▸ Source records:

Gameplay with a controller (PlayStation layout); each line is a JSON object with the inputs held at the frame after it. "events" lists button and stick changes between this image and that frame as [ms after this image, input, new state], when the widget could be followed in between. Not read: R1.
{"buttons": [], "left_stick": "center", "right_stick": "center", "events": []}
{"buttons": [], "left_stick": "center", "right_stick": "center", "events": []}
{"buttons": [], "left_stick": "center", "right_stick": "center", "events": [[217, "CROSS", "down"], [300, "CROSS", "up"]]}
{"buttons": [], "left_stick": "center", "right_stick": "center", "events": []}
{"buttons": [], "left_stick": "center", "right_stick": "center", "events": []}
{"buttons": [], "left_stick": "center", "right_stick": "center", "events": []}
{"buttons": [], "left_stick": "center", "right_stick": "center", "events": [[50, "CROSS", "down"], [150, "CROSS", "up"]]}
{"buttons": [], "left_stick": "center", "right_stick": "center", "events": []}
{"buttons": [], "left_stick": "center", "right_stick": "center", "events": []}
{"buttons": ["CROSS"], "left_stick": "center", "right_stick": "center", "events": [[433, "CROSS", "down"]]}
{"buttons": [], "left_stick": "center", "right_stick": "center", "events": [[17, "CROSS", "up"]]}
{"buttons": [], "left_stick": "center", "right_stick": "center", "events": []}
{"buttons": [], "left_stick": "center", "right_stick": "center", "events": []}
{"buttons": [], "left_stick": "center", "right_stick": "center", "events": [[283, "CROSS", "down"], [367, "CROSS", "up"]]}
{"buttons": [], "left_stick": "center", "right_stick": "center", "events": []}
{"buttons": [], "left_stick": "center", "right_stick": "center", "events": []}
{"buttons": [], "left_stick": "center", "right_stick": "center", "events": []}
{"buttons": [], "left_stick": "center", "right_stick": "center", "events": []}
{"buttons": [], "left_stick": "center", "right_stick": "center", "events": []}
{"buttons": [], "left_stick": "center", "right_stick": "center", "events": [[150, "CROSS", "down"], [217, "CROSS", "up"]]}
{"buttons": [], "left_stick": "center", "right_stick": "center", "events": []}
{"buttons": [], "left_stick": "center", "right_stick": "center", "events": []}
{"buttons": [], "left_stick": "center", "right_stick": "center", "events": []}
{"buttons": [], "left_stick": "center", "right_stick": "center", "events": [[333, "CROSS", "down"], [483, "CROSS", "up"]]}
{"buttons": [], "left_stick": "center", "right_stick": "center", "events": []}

▸ Work order: Set down the whole of the material again, exactly.

▸ Answer for the task:
Gameplay with a controller (PlayStation layout); each line is a JSON object with the inputs held at the frame after it. "events" lists button and stick changes between this image and that frame as [ms after this image, input, new state], when the widget could be followed in between. Not read: R1.
{"buttons": [], "left_stick": "center", "right_stick": "center", "events": []}
{"buttons": [], "left_stick": "center", "right_stick": "center", "events": []}
{"buttons": [], "left_stick": "center", "right_stick": "center", "events": [[217, "CROSS", "down"], [300, "CROSS", "up"]]}
{"buttons": [], "left_stick": "center", "right_stick": "center", "events": []}
{"buttons": [], "left_stick": "center", "right_stick": "center", "events": []}
{"buttons": [], "left_stick": "center", "right_stick": "center", "events": []}
{"buttons": [], "left_stick": "center", "right_stick": "center", "events": [[50, "CROSS", "down"], [150, "CROSS", "up"]]}
{"buttons": [], "left_stick": "center", "right_stick": "center", "events": []}
{"buttons": [], "left_stick": "center", "right_stick": "center", "events": []}
{"buttons": ["CROSS"], "left_stick": "center", "right_stick": "center", "events": [[433, "CROSS", "down"]]}
{"buttons": [], "left_stick": "center", "right_stick": "center", "events": [[17, "CROSS", "up"]]}
{"buttons": [], "left_stick": "center", "right_stick": "center", "events": []}
{"buttons": [], "left_stick": "center", "right_stick": "center", "events": []}
{"buttons": [], "left_stick": "center", "right_stick": "center", "events": [[283, "CROSS", "down"], [367, "CROSS", "up"]]}
{"buttons": [], "left_stick": "center", "right_stick": "center", "events": []}
{"buttons": [], "left_stick": "center", "right_stick": "center", "events": []}
{"buttons": [], "left_stick": "center", "right_stick": "center", "events": []}
{"buttons": [], "left_stick": "center", "right_stick": "center", "events": []}
{"buttons": [], "left_stick": "center", "right_stick": "center", "events": []}
{"buttons": [], "left_stick": "center", "right_stick": "center", "events": [[150, "CROSS", "down"], [217, "CROSS", "up"]]}
{"buttons": [], "left_stick": "center", "right_stick": "center", "events": []}
{"buttons": [], "left_stick": "center", "right_stick": "center", "events": []}
{"buttons": [], "left_stick": "center", "right_stick": "center", "events": []}
{"buttons": [], "left_stick": "center", "right_stick": "center", "events": [[333, "CROSS", "down"], [483, "CROSS", "up"]]}
{"buttons": [], "left_stick": "center", "right_stick": "center", "events": []}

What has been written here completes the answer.